> Materials provided
***
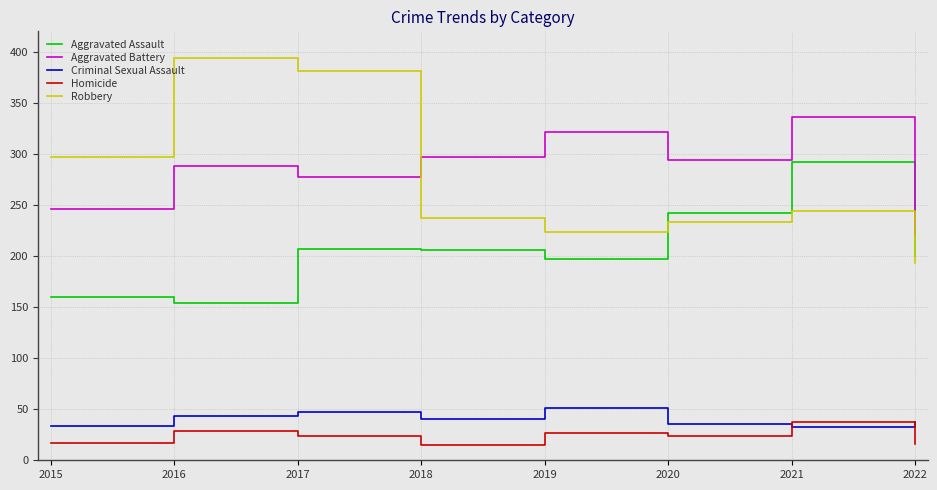

What is the difference between the highest and lowest values at 2016?

365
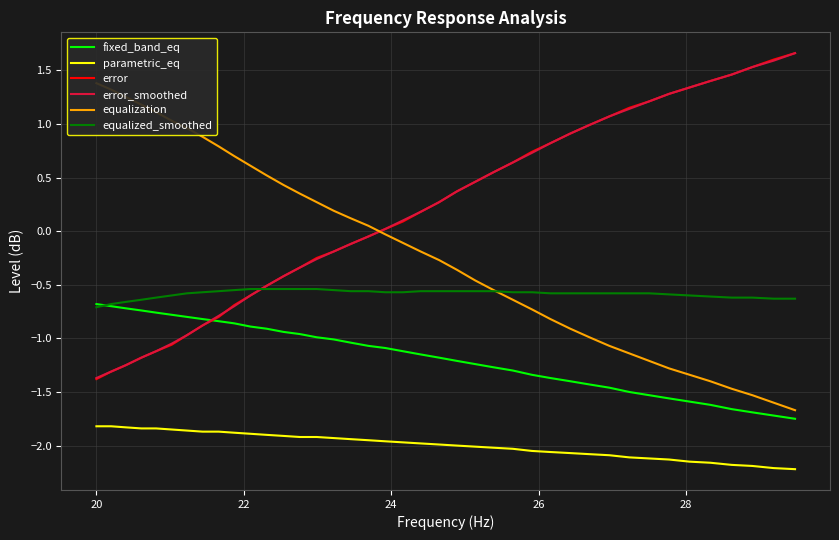

How many data points does each series have?

40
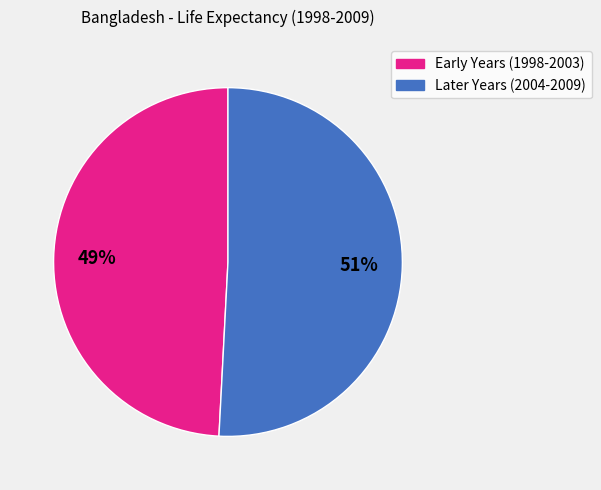

What is the ratio of the value at Early Years (1998-2003) to the value at Later Years (2004-2009)?

1.0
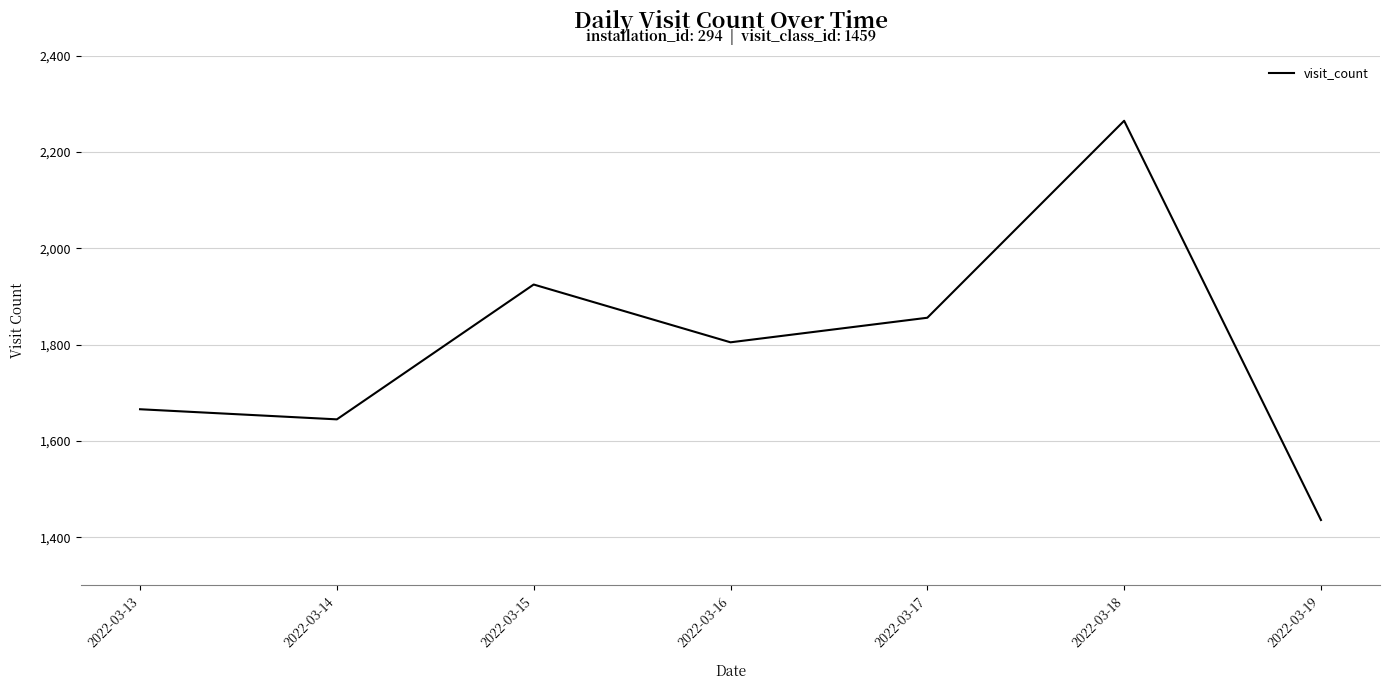

Reading left to right, extract all data points from this chart.

1666	1645	1925	1805	1856	2265	1436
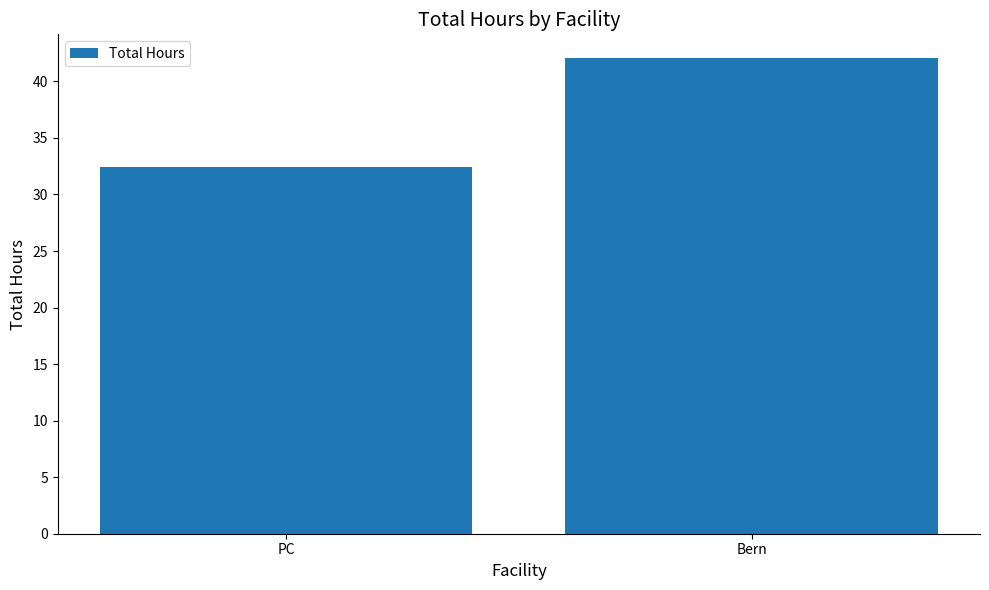

List the labels in order of value, largest first.

Bern, PC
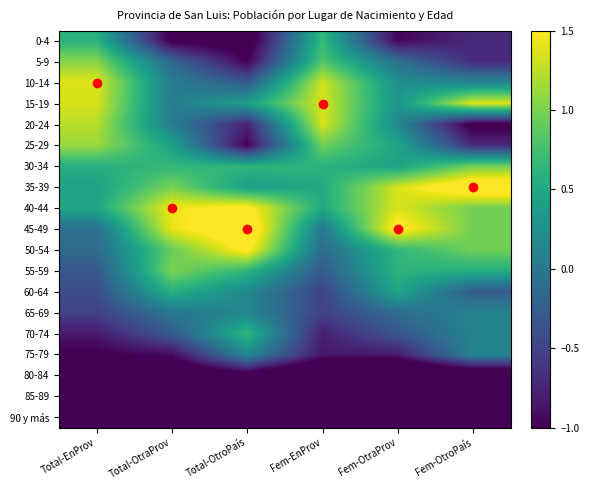

Which has a higher value, Total-OtraProv or Fem-OtraProv?

Fem-OtraProv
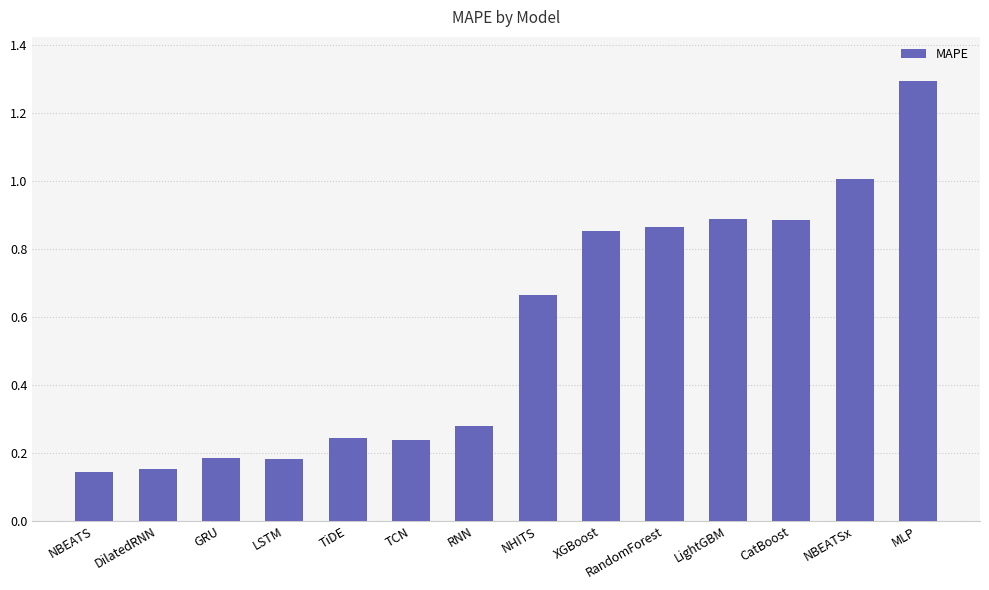

The chart shows a value of 1.3 at LightGBM. True or false?

False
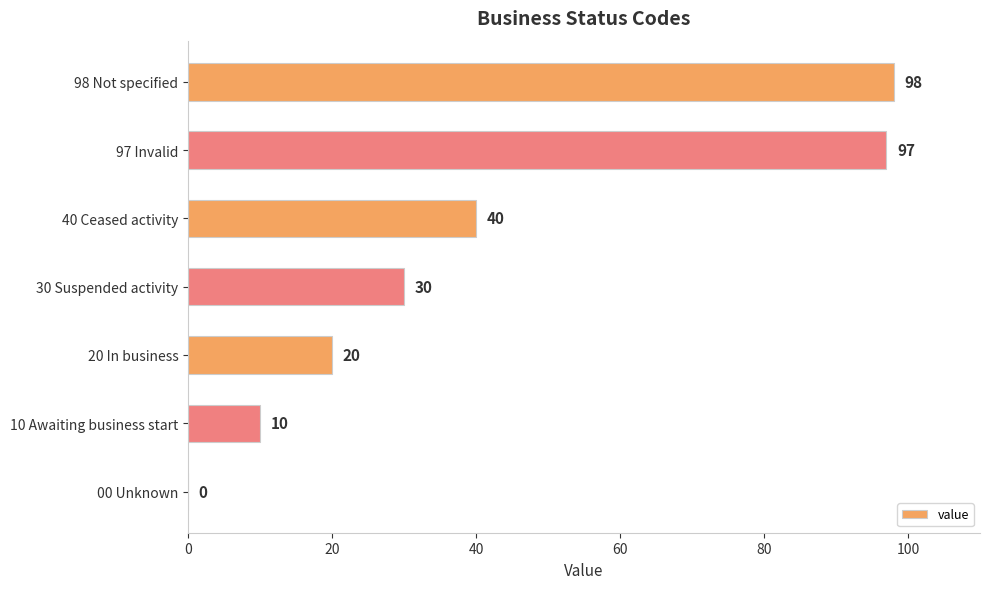

Read the value at 97 Invalid.

97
***
> Your objective
Return the text lines of every record above without any change, leaving out the pictures.

> Problem solution
What is the difference between the highest and lowest values at 2016?

365

How many data points does each series have?

40

What is the ratio of the value at Early Years (1998-2003) to the value at Later Years (2004-2009)?

1.0

Reading left to right, extract all data points from this chart.

1666	1645	1925	1805	1856	2265	1436

List the labels in order of value, largest first.

Bern, PC

Which has a higher value, Total-OtraProv or Fem-OtraProv?

Fem-OtraProv

The chart shows a value of 1.3 at LightGBM. True or false?

False

Read the value at 97 Invalid.

97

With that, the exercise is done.